Aim of the task ::
Return every line below that contains the string "Planung". Case counts, so only matches with the same capitalization qualify.

Dataset records ::
■ ■ ■ ■ ■ ■ ■
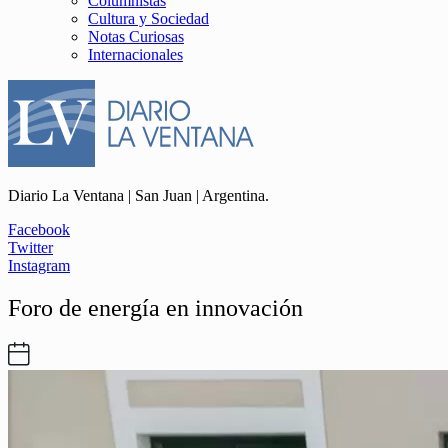
Columnistas
Cultura y Sociedad
Notas Curiosas
Internacionales
Diario La Ventana | San Juan | Argentina.
Facebook
Twitter
Instagram
Foro de energía en innovación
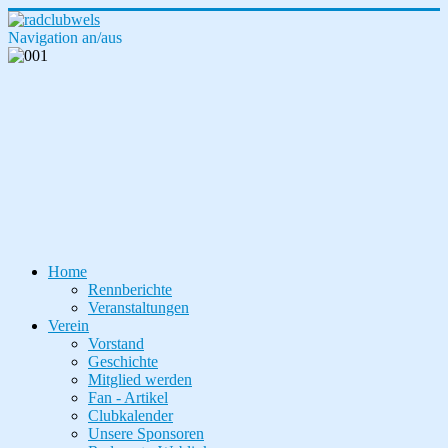
Navigation an/aus
Home
Rennberichte
Veranstaltungen
Verein
Vorstand
Geschichte
Mitglied werden
Fan - Artikel
Clubkalender
Unsere Sponsoren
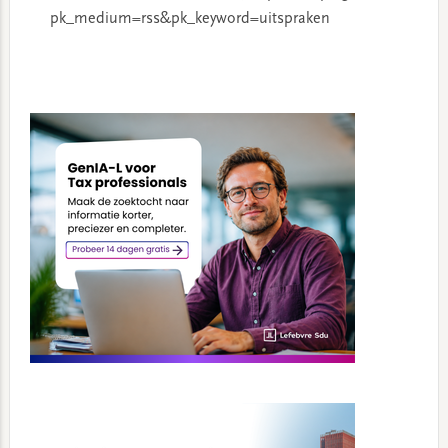
pk_medium=rss&pk_keyword=uitspraken
Primary
Sidebar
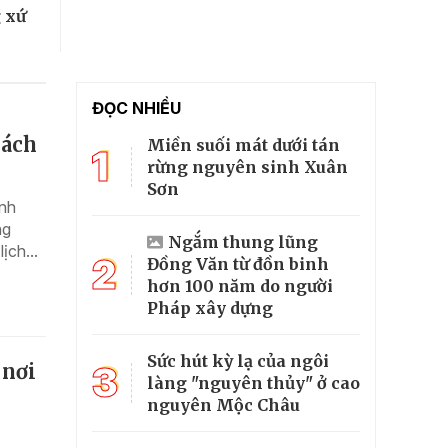
 xứ
ĐỌC NHIỀU
hách
Miền suối mát dưới tán
1
rừng nguyên sinh Xuân
Sơn
ình
ng
Ngắm thung lũng
ịch...
2
Đồng Văn từ đồn binh
hơn 100 năm do người
Pháp xây dựng
Sức hút kỳ lạ của ngôi
3
 nơi
làng "nguyên thủy" ở cao
nguyên Mộc Châu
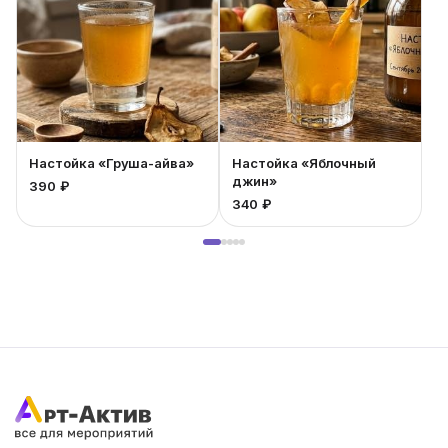
литра.
Настойка «Груша-айва»
Настойка «Яблочный
джин»
390 ₽
2
340 ₽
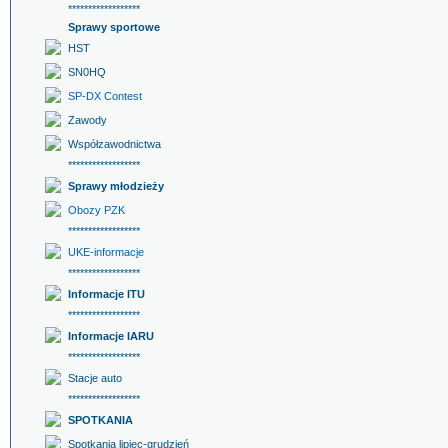
******************
Sprawy sportowe
HST
SN0HQ
SP-DX Contest
Zawody
Współzawodnictwa
******************
Sprawy młodzieży
Obozy PZK
******************
UKE-informacje
******************
Informacje ITU
******************
Informacje IARU
******************
Stacje auto
******************
SPOTKANIA
Spotkania lipiec-grudzień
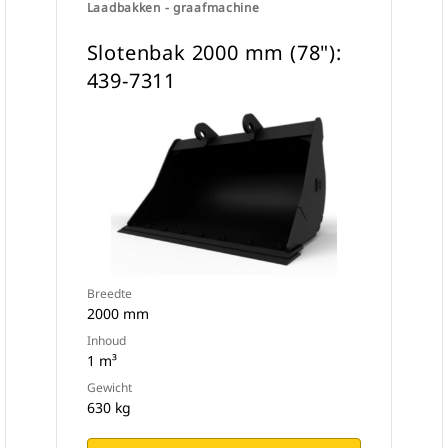
Laadbakken - graafmachine
Slotenbak 2000 mm (78"):
439-7311
Breedte
2000 mm
Inhoud
1 m³
Gewicht
630 kg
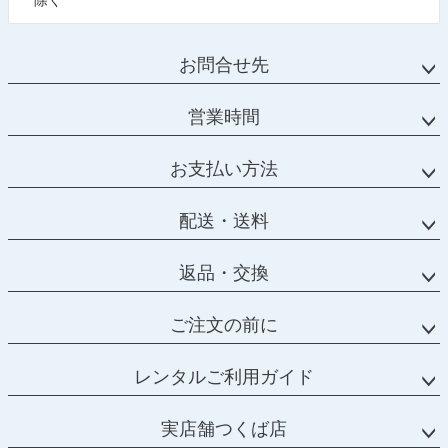
除く
お問合せ先
営業時間
お支払い方法
配送・送料
返品・交換
ご注文の前に
レンタルご利用ガイド
実店舗つくば店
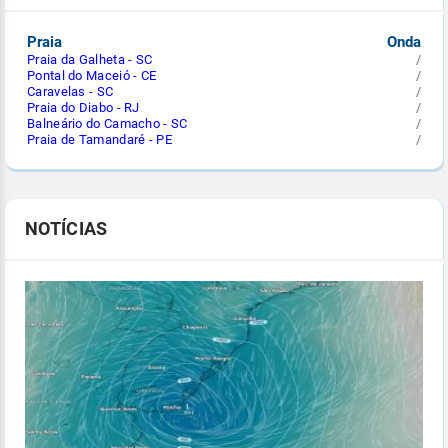
Praia
Onda
Praia da Galheta - SC
/
Pontal do Maceió - CE
/
Caravelas - SC
/
Praia do Diabo - RJ
/
Balneário do Camacho - SC
/
Praia de Tamandaré - PE
/
NOTÍCIAS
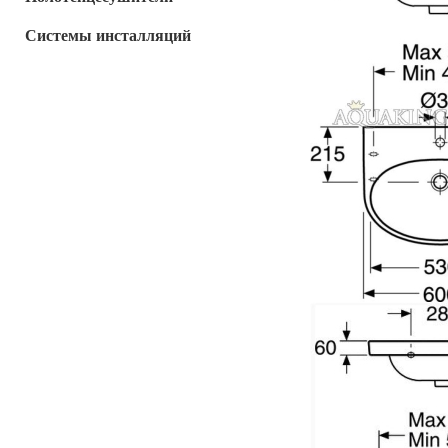
Системы инсталляций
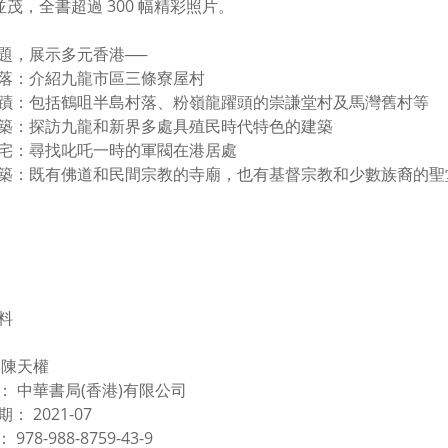
並茂，全書超過 300 幅精彩照片。
題，展示多元香港──
落：介紹九龍市區三條寮屋村
蹟：包括鶴咀半島村落、粉嶺龍躍頭的崇謙堂村及馬灣舊村等
築：探訪九龍和新界多處具殖民時代特色的建築
宅：尋找叱吒一時的軍閥在港居處
築：既有佛道和民間宗教的寺廟，也有基督宗教和少數族裔的聖
料
 陳天權
： 中華書局(香港)有限公司
： 2021-07
N： 978-988-8759-43-9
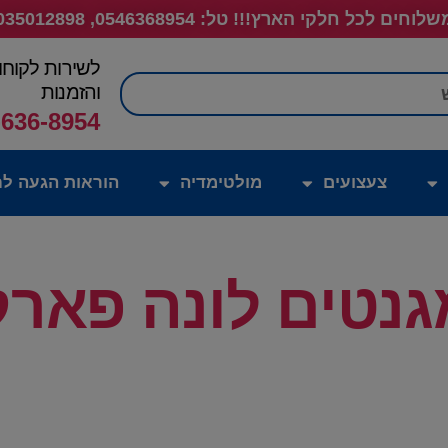
לוחים לכל חלקי הארץ!!! טל: 0546368954, 035012898
לשירות לקוחו
חיפוש
והזמנות
-636-8954
צעצועים
מולטימדיה
הוראות הגעה לח
גנטים לונה פארק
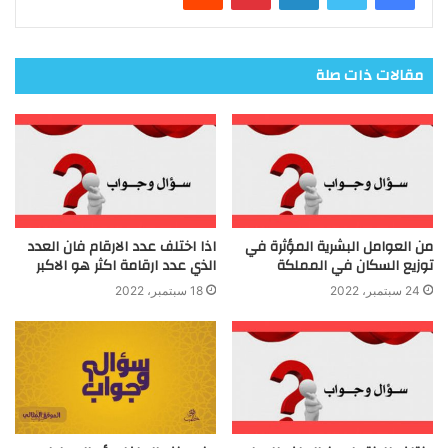
مقالات ذات صلة
من العوامل البشرية المؤثرة في
اذا اختلف عدد الارقام فان العدد
توزيع السكان في المملكة
الذي عدد ارقامة اكثر هو الاكبر
24 سبتمبر، 2022
18 سبتمبر، 2022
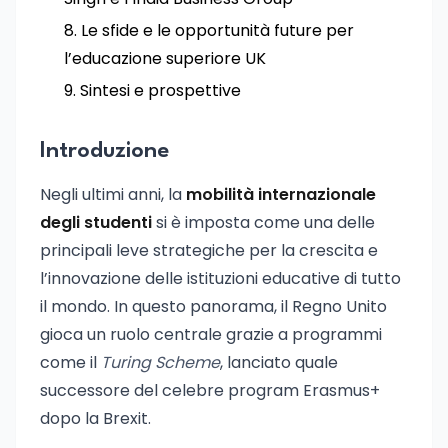
Le sfide e le opportunità future per
l’educazione superiore UK
Sintesi e prospettive
Introduzione
Negli ultimi anni, la
mobilità internazionale
degli studenti
si è imposta come una delle
principali leve strategiche per la crescita e
l’innovazione delle istituzioni educative di tutto
il mondo. In questo panorama, il Regno Unito
gioca un ruolo centrale grazie a programmi
come il
Turing Scheme
, lanciato quale
successore del celebre program Erasmus+
dopo la Brexit.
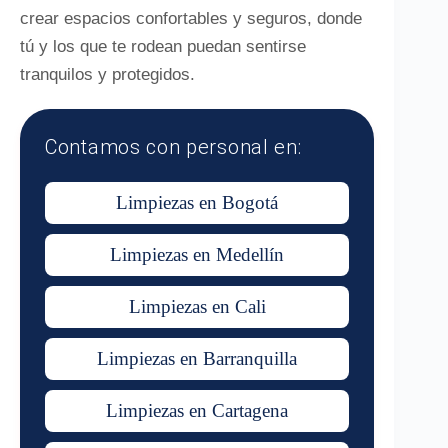
crear espacios confortables y seguros, donde
tú y los que te rodean puedan sentirse
tranquilos y protegidos.
Contamos con personal en:
Limpiezas en Bogotá
Limpiezas en Medellín
Limpiezas en Cali
Limpiezas en Barranquilla
Limpiezas en Cartagena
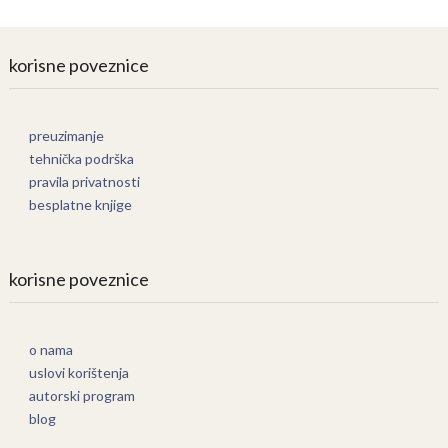
korisne poveznice
preuzimanje
tehnička podrška
pravila privatnosti
besplatne knjige
korisne poveznice
o nama
uslovi korištenja
autorski program
blog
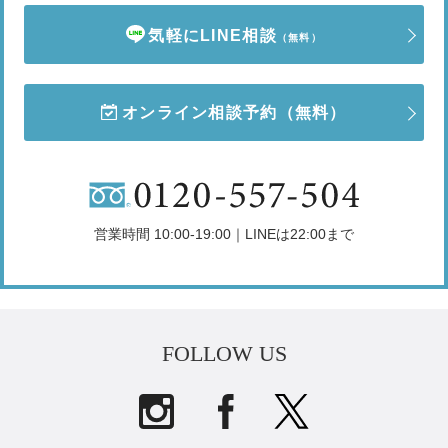
気軽にLINE相談
（無料）
オンライン相談予約
（無料）
営業時間 10:00-19:00｜LINEは22:00まで
FOLLOW US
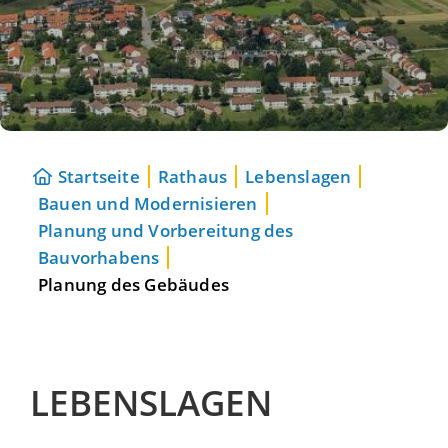
Startseite
Rathaus
Lebenslagen
Bauen und Modernisieren
Planung und Vorbereitung des
Bauvorhabens
Planung des Gebäudes
LEBENSLAGEN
■ ■ ■ ■ ■ ■ ■
Exercise output ::
Planung und Vorbereitung des
Planung des Gebäudes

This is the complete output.